Hypothermia protocol is a therapeutic intervention for patients who were unresponsive after suffering a cardiac arrest, wherein we cool their body temperature to less than 36 degrees Celsius for about 24 hours. The object is to preserve as much brain function as possible and to prevent secondary brain injury. Older protocols entails cooling to 32-34 degrees Celsius, but newer studies suggest that even not so cold temperature of 35-36 degrees could be as effective.
As I proceeded to that particular ICU room, I dare not interrupt the woman’s embrace to our patient, so I passed by that room and continued my rounds on the other patients. That was okay, I had 40 other patients to see in the hospital anyway, 25 were in the ICU, so I could just come back.
The story of that patient was really sad. He was in his late 40’s and he had a heart condition. He was told by his cardiologist several years ago that he has a weak heart, a condition we call cardiomyopathy. His heart function was so bad that he even had an implanted defibrillator as he was at risk to go into cardiac arrest.
Despite his pitiful condition, he was still blessed as he was loved. He was married. Then one night, in a spontaneous romantic moment, he made love with his wife. Then it happened.
In the middle of the “strenuous” activity, his heart got overly excited and he went into a cardiac arrest. His wife panicked. She was so grief-stricken and stunned that she cannot perform the CPR even with the 911 dispatcher over the phone directing her what to do. It was not until the emergency responders came, more than 15 minutes later, that an effective CPR was delivered. Eventually a return of spontaneous circulation and heart activity was established, and he was transferred to the hospital.
And that brought us to this particular ICU bed. We placed him on hypothermia protocol – placed him under sedation, put him on paralytic agents, and cooled his body to lower than 36 degrees Celsius. After 24 hours the rewarming process was started. 48 hours later after the rewarming, with all sedation and paralytics discontinued, our patient was still not waking up. Instead he was having lots of involuntary twitching and jerking movements, which was a tell-tale sign of a significant anoxic brain injury.
With hopes of meaningful recovery almost nil, the family had gathered together and they made a difficult, yet unanimous decision. They decided to take him off all life support, but not until after saying their loving goodbye. That was the reason the wife was hugging the patient. It was their final embrace.
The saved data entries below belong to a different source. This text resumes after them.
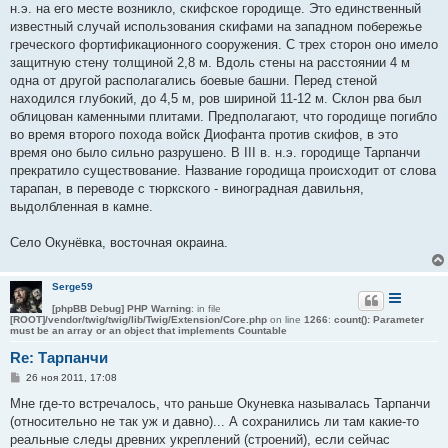
н.э. на его месте возникло, скифское городище. Это единственный
щ
е
известный случай использования скифами на западном побережье
н
греческого фортификационного сооружения. С трех сторон оно имело
и
е
защитную стену толщиной 2,8 м. Вдоль стены на расстоянии 4 м
одна от другой располагались боевые башни. Перед стеной
находился глубокий, до 4,5 м, ров шириной 11-12 м. Склон рва был
облицован каменными плитами. Предполагают, что городище погибло
во время второго похода войск Диофанта против скифов, в это
время оно было сильно разрушено. В III в. н.э. городище Тарпанчи
прекратило существование. Название городища происходит от слова
тарапан, в переводе с тюркского - виноградная давильня,
выдолбленная в камне.
Село Окунёвка, восточная окраина.
Serge59
[phpBB Debug] PHP Warning
: in file
[ROOT]/vendor/twig/twig/lib/Twig/Extension/Core.php
on line
1266
:
count(): Parameter
must be an array or an object that implements Countable
Re: Тарпанчи
С
26 ноя 2011, 17:08
о
о
Мне где-то встречалось, что раньше Окуневка называлась Тарпанчи
б
(относительно не так уж и давно)... А сохранились ли там какие-то
щ
е
реальные следы древних укреплений (строений), если сейчас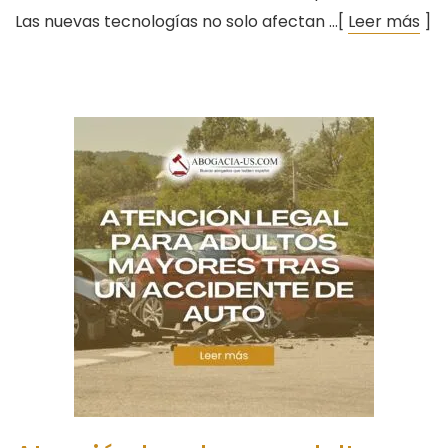
Las nuevas tecnologías no solo afectan …[
Leer más
]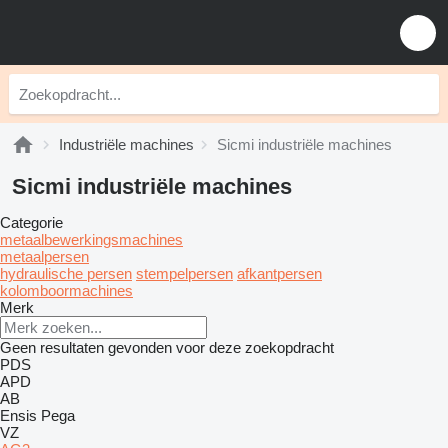
Industriële machines
Sicmi industriële machines
Sicmi industriële machines
Categorie
metaalbewerkingsmachines
metaalpersen
hydraulische persen
stempelpersen
afkantpersen
kolomboormachines
Merk
Geen resultaten gevonden voor deze zoekopdracht
PDS
APD
AB
Ensis
Pega
VZ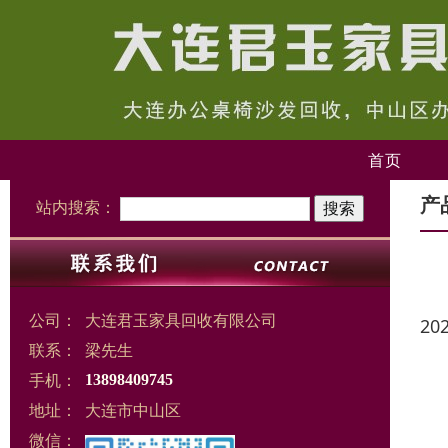
首页
产
站内搜索：
公司：
大连君玉家具回收有限公司
20
联系：
梁先生
手机：
13898409745
地址：
大连市中山区
微信：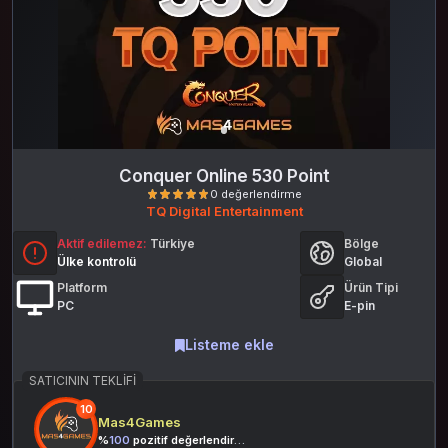
Conquer Online 530 Point
TQ Digital Entertainment
Aktif edilemez:
Türkiye
Bölge
Ülke kontrolü
Global
Platform
Ürün Tipi
PC
E-pin
Listeme ekle
0 değerlendirme
SATICININ TEKLIFI
10
Mas4Games
%
100
pozitif değerlendirme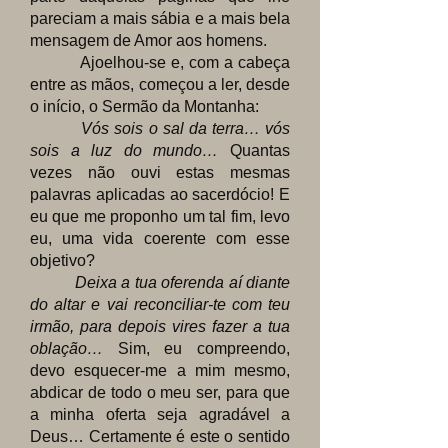
pareciam a mais sábia e a mais bela
mensagem de Amor aos homens.
Ajoelhou-se e, com a cabeça
entre as mãos, começou a ler, desde
o início, o Sermão da Montanha:
Vós sois o sal da terra… vós
sois a luz do mundo…
Quantas
vezes não ouvi estas mesmas
palavras aplicadas ao sacerdócio! E
eu que me proponho um tal fim, levo
eu, uma vida coerente com esse
objetivo?
Deixa a tua oferenda aí diante
do altar e vai reconciliar-te com teu
irmão, para depois vires fazer a tua
oblação…
Sim, eu compreendo,
devo esquecer-me a mim mesmo,
abdicar de todo o meu ser, para que
a minha oferta seja agradável a
Deus… Certamente é este o sentido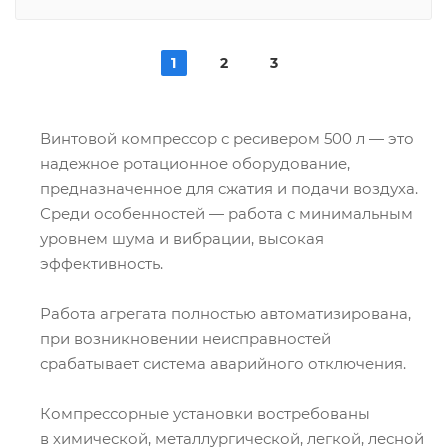
1
2
3
Винтовой компрессор с ресивером 500 л — это
надежное ротационное оборудование,
предназначенное для сжатия и подачи воздуха.
Среди особенностей — работа с минимальным
уровнем шума и вибрации, высокая
эффективность.
Работа агрегата полностью автоматизирована,
при возникновении неисправностей
срабатывает система аварийного отключения.
Компрессорные установки востребованы
в химической, металлургической, легкой, лесной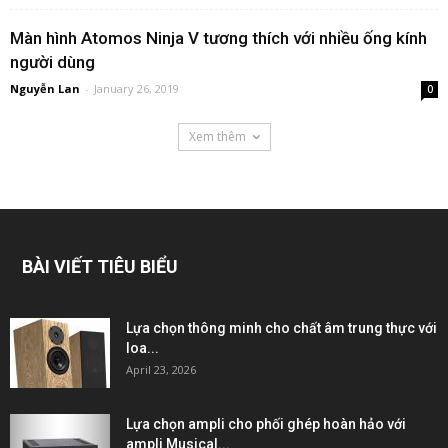
Màn hình Atomos Ninja V tương thích với nhiều ống kính
người dùng
Nguyễn Lan
-
January 26, 2019
0
Xem thêm
BÀI VIẾT TIÊU BIỂU
Lựa chọn thông minh cho chất âm trung thực với
loa...
April 23, 2026
Lựa chọn ampli cho phối ghép hoàn hảo với
ampli Musical...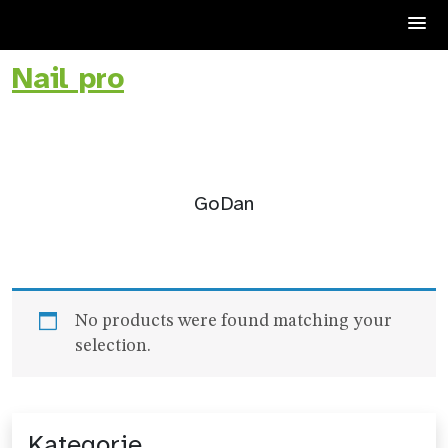
Nail pro
Skip
to
content
GoDan
No products were found matching your
selection.
Kategorie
You may say that love killed the man. But no, it did not.
It was love that kept him alive all these years. Love that will transcend even after his death.
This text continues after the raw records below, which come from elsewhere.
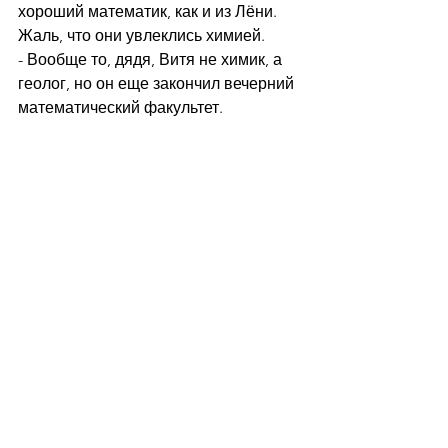
хороший математик, как и из Лёни. 
Жаль, что они увлеклись химией.
- Вообще то, дядя, Витя не химик, а 
геолог, но он еще закончил вечерний 
математический факультет.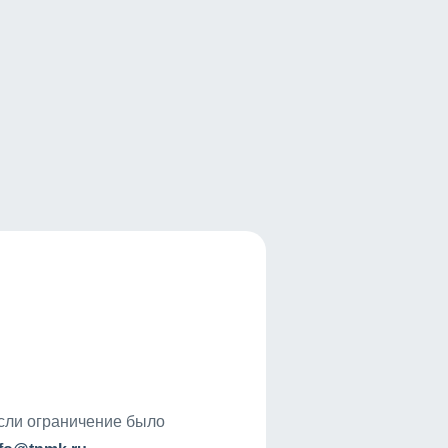
если ограничение было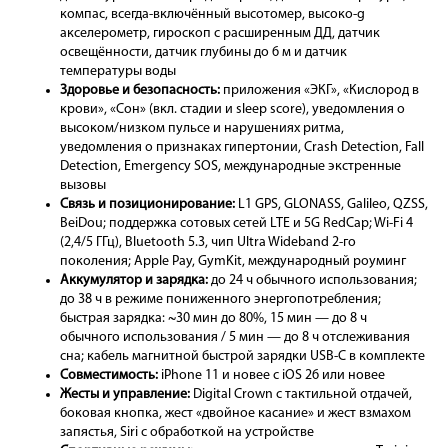
компас, всегда-включённый высотомер, высоко-g
акселерометр, гироскоп с расширенным ДД, датчик
освещённости, датчик глубины до 6 м и датчик
температуры воды
Здоровье и безопасность:
приложения «ЭКГ», «Кислород в
крови», «Сон» (вкл. стадии и sleep score), уведомления о
высоком/низком пульсе и нарушениях ритма,
уведомления о признаках гипертонии, Crash Detection, Fall
Detection, Emergency SOS, международные экстренные
вызовы
Связь и позиционирование:
L1 GPS, GLONASS, Galileo, QZSS,
BeiDou; поддержка сотовых сетей LTE и 5G RedCap; Wi-Fi 4
(2,4/5 ГГц), Bluetooth 5.3, чип Ultra Wideband 2-го
поколения; Apple Pay, GymKit, международный роуминг
Аккумулятор и зарядка:
до 24 ч обычного использования;
до 38 ч в режиме пониженного энергопотребления;
быстрая зарядка: ~30 мин до 80%, 15 мин — до 8 ч
обычного использования / 5 мин — до 8 ч отслеживания
сна; кабель магнитной быстрой зарядки USB-C в комплекте
Совместимость:
iPhone 11 и новее с iOS 26 или новее
Жесты и управление:
Digital Crown с тактильной отдачей,
боковая кнопка, жест «двойное касание» и жест взмахом
запястья, Siri с обработкой на устройстве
(*photo taken with an iPhone)
These are stories I only read on Reddit but wow, first time that someone I know told a story like that. I hope the wife has the emotional support she needs at this time.
ICU stories that I have witnessed can be stranger than fiction. Thanks for stopping by.
The kind of story we need these days, especially here at home.
Salamuch po, Kabayan Doc!
Salamat po sa pagdaan at sa bakas na iniwan.
So sad, I hate seeing the young ones die. It hits harder when they are younger than me. It makes me appreciate every day of life that I am given.
Yes, we should appreciate every day of our lives. Thank you for dropping by.